Weibayes分析を行う方法は2つあります。
• 故障がまったくないデータの場合には(すべての観測値が右側打ち切りデータである場合には)、[故障ゼロの場合はWeiBayes分析のみ]の環境設定がオンになっていると、Weibayesレポートが表示されます。故障がまったくないデータに対するWeibayes分析の例を参照してください。
• 故障が少ないデータに対しては、通常の「寿命の一変量」レポートが表示されます。まず、そのレポートで、Weibull分布をあてはめます。次に、「パラメトリック推定値 - Weibull」レポートで、[分布パラメータの指定]オプションを選択します。そして、「分布パラメータの指定」レポートで、[Weibayes]オプションを選択します。故障が1個しかないデータに対するWeibayes分析の例を参照してください。
ここに、信頼性の高い製品のデータがあります。30個を1,000時間にわたってテストしましたが、故障はありませんでした。このデータから、2,000時間における故障確率を予測してみましょう。
1. [ヘルプ]>[サンプルデータライブラリ]を選択し、「Reliability」フォルダにある「Weibayes No Failures.jmp」を開きます。
2. [分析]>[信頼性/生存時間分析]>[寿命の一変量]を選びます。
3. 「時間」を[Y, イベントまでの時間]に指定します。
4. 「打ち切りの有無」を選択し、[打ち切り]に指定します。
5. 「度数」を[度数]に指定します。
6. 「信頼区間の方法」を[尤度]にします。
7. [OK]をクリックします。
特別な「寿命の一変量」レポートが表示されます。[Weibayes]と[Weibull β]が選択されているはずです。

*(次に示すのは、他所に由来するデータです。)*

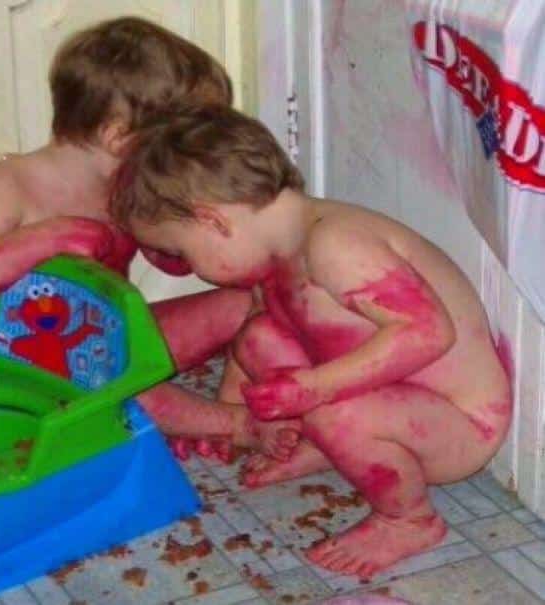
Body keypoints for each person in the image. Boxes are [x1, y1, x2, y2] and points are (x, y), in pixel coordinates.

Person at [110, 104, 512, 579]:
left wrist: (317, 388)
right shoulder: (278, 251)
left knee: (334, 411)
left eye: (183, 252)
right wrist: (234, 412)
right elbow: (259, 327)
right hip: (388, 397)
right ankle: (330, 445)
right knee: (259, 337)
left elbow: (428, 333)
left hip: (459, 425)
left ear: (213, 221)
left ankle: (408, 520)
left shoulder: (336, 246)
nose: (191, 268)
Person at [0, 17, 300, 463]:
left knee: (245, 302)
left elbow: (172, 262)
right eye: (180, 142)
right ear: (118, 136)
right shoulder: (10, 186)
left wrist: (179, 244)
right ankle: (231, 424)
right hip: (23, 361)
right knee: (132, 392)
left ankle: (225, 405)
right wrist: (50, 237)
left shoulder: (128, 187)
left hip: (107, 341)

8. Weibull分布のβが既知だとして、その値に「1.5」を入力します。
この例では、この1.5を適切な値とみなして分析を進めます。
9. [更新]をクリックします。
10. 「分布プロファイル」の「時間」の値を「2000」とします。
図3.18 故障ゼロのデータの「寿命の一変量」レポート
「分布プロファイル」から、2,000時間のときの保守的な故障確率が24.6058%であることがわかります。つまり、故障確率に対する片側95%信頼限界の上限は24.6058%です。
前述と同様のデータで、今回は、800時間の時点で1個が故障した場合を検討してみましょう。ここでも、2,000時間での故障確率を予測します。
1. [ヘルプ]>[サンプルデータライブラリ]を選択し、「Reliability」フォルダにある「Weibayes One Failures.jmp」を開きます。
2. [分析]>[信頼性/生存時間分析]>[寿命の一変量]を選びます。
3. 「時間」を[Y, イベントまでの時間]に指定します。
4. 「打ち切りの有無」を選択し、[打ち切り]に指定します。
5. 「度数」を[度数]に指定します。
6. 「信頼区間の方法」を[尤度]にします。
7. [OK]をクリックします。
「寿命の一変量」レポートが表示されます。
8. 「分布の比較」レポートで、[Weibull]分布を選択します。
9. 「パラメトリック推定 - Weibull」の赤い三角ボタンをクリックし、[分布パラメータの指定]を選択します。
10. 「分布パラメータの指定」レポートで[Weibayes]と[Weibull β]を選択します。
11. Weibull分布のβが既知だとして、その値に「1.5」を入力します。
12. [更新]をクリックします。
13. 「分布プロファイル」の「時間」の値を「2000」とします。
14. カーソルをY軸の一番上に置きます。カーソルが手のひらツールに変わります。最上部の目盛りが0.5になるまで、手のひらツールを下にドラッグします。
図3.19 故障数1のデータの「寿命の一変量」レポート
「分布プロファイル」の実線は最尤推定値です。点線は、Weibayes分析による保守的な信頼限界です。2,000時間のときの保守的な故障確率が36.3351%であることがわかります。つまり、故障確率に対する片側95%信頼限界の上限は36.3351%です。